:: TASK REQUIREMENTS ::
1. Translate this sentence from the case report on bilateral facial palsy and neurosarcoidosis into Spanish: "Unlike unilateral facial palsy, bilateral facial palsy is often associated with significant underlying disease."
2. Continue the case report on bilateral facial palsy and neurosarcoidosis, picking up after its final sentence.

:: EXCERPTED TEXT ::
|Year : 2017 | Volume
| Issue : 1 | Page : 112-119
Bilateral facial palsy and neurosarcoidosis – An approach to a difficult diagnosis
Mark W Fegley1, Lauren E Stone2, Rodrigo Duarte-Chavez3, Amitoj Singh3, Santo Longo4, Sudip Nanda3
1 Department of Family Medicine, St. Luke's University Health Network, Bethlehem, Pennsylvania 18015, USA
2 Lewis Katz School of Medicine at Temple University, 3500 N Broad St, Philadelphia, PA 19140, USA
3 Department of Internal Medicine, St. Luke's University Health Network, Bethlehem, Pennsylvania 18015, USA
4 Department of Pathology, St. Luke's University Health Network, Bethlehem, Pennsylvania 18015, USA
|Date of Web Publication||7-Jul-2017|
Department of Internal Medicine, St. Luke's University Health Network, 801, Ostrum Street, Bethlehem, Pennsylvania-18015
Source of Support: None, Conflict of Interest: None
We present a 71-year-old Caucasian female who presented with right upper quadrant abdominal pain and flank pain. As an inpatient, she subsequently developed bilateral facial palsy. After extensive workup, she was diagnosed with neurosarcoidosis. We present an algorithmic approach to diagnosing facial palsy and specific consideration when bilateral. Bilateral facial palsy accounts for <2% of all facial palsies. Unlike unilateral facial palsy, bilateral facial palsy is often associated with significant underlying disease. This systematic approach was helpful in providing the diagnosis of neurosarcoidosis and review of the disease helped confirm the diagnosis and direct further workup.

:: DATASET EXTRACT ::
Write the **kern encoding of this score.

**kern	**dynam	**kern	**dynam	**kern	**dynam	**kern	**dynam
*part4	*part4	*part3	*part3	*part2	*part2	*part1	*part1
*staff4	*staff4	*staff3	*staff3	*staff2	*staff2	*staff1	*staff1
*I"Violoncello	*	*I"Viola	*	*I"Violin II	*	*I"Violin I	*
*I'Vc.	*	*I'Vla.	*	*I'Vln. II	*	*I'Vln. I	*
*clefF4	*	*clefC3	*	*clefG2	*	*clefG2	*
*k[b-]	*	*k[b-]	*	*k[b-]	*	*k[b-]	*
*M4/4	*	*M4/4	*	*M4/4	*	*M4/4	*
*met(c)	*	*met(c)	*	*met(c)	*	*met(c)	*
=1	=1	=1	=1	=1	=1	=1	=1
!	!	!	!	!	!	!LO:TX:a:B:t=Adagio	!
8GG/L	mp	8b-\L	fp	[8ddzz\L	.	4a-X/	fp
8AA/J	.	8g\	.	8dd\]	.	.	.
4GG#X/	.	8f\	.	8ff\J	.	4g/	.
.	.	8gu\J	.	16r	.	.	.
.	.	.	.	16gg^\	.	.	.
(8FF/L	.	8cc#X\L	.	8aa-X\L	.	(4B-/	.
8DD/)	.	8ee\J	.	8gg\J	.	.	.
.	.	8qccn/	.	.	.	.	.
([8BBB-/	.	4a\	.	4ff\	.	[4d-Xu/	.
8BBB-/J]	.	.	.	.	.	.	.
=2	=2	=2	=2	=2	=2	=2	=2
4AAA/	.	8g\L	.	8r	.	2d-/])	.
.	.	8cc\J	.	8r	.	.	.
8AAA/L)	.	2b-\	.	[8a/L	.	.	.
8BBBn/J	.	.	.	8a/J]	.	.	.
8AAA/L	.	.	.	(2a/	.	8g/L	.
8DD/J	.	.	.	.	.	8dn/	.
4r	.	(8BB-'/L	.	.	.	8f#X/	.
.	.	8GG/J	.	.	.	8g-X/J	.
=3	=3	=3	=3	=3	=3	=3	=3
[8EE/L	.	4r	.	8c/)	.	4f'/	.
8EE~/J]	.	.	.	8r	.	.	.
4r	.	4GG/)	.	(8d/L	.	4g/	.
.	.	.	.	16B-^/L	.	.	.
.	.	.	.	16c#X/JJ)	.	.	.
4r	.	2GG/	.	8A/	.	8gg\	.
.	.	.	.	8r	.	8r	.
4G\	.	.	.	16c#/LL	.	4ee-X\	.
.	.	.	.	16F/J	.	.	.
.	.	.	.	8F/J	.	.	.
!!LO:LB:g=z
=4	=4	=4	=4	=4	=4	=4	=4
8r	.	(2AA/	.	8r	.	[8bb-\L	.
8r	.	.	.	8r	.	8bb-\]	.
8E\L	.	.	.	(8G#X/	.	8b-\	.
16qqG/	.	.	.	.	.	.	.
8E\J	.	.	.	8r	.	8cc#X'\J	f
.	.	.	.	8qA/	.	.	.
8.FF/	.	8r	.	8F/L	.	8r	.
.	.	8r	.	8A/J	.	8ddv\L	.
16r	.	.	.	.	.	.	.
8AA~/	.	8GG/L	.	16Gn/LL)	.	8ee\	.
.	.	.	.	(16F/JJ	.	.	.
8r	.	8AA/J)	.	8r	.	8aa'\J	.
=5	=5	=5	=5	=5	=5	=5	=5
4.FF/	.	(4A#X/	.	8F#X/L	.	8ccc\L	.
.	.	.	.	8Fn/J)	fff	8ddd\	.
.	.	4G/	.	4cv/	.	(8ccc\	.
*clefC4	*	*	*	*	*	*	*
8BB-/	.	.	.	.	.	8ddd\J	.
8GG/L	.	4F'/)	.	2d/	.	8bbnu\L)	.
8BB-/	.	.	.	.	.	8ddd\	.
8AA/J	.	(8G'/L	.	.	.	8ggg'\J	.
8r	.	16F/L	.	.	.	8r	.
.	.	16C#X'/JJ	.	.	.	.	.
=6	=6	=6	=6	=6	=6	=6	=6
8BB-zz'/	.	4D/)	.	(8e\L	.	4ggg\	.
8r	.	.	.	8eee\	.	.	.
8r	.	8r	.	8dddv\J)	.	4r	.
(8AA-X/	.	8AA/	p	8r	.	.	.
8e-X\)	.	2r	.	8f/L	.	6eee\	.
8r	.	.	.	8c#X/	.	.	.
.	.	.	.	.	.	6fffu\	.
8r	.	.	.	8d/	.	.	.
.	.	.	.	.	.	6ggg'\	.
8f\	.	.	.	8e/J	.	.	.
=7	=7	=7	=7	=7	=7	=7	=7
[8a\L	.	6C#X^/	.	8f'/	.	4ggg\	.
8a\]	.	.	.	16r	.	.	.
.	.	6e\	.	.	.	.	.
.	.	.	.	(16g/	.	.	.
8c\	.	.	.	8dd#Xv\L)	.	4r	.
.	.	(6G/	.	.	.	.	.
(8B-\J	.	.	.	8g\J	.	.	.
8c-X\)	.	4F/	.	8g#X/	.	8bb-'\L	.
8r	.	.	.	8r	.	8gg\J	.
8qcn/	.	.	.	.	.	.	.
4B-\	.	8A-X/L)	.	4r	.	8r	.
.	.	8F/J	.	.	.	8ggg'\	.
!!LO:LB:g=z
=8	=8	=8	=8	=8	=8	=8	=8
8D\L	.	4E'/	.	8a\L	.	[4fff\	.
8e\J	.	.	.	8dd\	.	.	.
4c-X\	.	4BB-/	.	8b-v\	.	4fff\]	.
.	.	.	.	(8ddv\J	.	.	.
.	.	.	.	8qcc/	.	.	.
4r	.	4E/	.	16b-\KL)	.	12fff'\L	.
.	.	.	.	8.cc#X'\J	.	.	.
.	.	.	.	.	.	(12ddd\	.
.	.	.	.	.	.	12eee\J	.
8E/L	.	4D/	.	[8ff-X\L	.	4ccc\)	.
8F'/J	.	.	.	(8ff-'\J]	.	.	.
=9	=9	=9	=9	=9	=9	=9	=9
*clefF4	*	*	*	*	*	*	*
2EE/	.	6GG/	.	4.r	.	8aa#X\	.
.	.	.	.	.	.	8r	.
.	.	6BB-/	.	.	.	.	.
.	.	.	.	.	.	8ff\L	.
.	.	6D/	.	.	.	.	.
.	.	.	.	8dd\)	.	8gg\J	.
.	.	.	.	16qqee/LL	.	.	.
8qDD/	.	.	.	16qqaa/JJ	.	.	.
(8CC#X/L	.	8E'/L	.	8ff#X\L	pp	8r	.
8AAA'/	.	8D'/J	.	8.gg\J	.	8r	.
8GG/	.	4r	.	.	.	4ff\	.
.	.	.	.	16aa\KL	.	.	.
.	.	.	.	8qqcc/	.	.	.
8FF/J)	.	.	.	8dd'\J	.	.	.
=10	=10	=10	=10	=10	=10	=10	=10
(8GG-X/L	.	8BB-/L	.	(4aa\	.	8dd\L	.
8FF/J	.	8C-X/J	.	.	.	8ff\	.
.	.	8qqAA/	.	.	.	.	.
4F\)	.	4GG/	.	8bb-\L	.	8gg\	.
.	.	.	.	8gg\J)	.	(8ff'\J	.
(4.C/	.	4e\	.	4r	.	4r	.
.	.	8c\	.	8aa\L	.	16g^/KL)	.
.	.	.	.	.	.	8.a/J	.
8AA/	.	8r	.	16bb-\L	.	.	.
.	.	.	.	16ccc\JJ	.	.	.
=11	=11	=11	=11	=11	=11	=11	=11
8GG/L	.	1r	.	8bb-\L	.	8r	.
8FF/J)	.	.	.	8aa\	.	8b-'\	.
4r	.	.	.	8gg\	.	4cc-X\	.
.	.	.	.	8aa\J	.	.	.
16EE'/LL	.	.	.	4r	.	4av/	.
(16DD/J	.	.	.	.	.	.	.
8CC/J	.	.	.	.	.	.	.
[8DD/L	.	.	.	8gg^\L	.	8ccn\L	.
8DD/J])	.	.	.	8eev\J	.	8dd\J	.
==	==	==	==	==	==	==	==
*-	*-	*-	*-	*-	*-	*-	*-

:: RESPONSES TO THE EXERCISE ::
1. A diferencia de la parálisis facial unilateral, la parálisis facial bilateral se asocia a menudo con una enfermedad subyacente significativa.

2.
The following core competencies are addressed in this article: Patient care, Medical knowledge.
Keywords: Acute facial palsy, bilateral facial palsy, facial palsy, neurosarcoidosis, nontraumatic facial palsy
|How to cite this article:|
Fegley MW, Stone LE, Duarte-Chavez R, Singh A, Longo S, Nanda S. Bilateral facial palsy and neurosarcoidosis – An approach to a difficult diagnosis. Int J Acad Med 2017;3:112-9
|How to cite this URL:|
Fegley MW, Stone LE, Duarte-Chavez R, Singh A, Longo S, Nanda S. Bilateral facial palsy and neurosarcoidosis – An approach to a difficult diagnosis. Int J Acad Med [serial online] 2017 [cited 2019 Mar 22];3:112-9. Available from: http://www.ijam-web.org/text.asp?2017/3/1/112/209850
| Introduction|| |
Facial palsy has a wide differential diagnosis and is grossly divided into the following categories: Mechanism either traumatic or nontraumatic, time either acute or delayed, and laterality either unilateral or bilateral. Knowing the mechanism, time and laterality are useful for considering a differential diagnosis and further workup.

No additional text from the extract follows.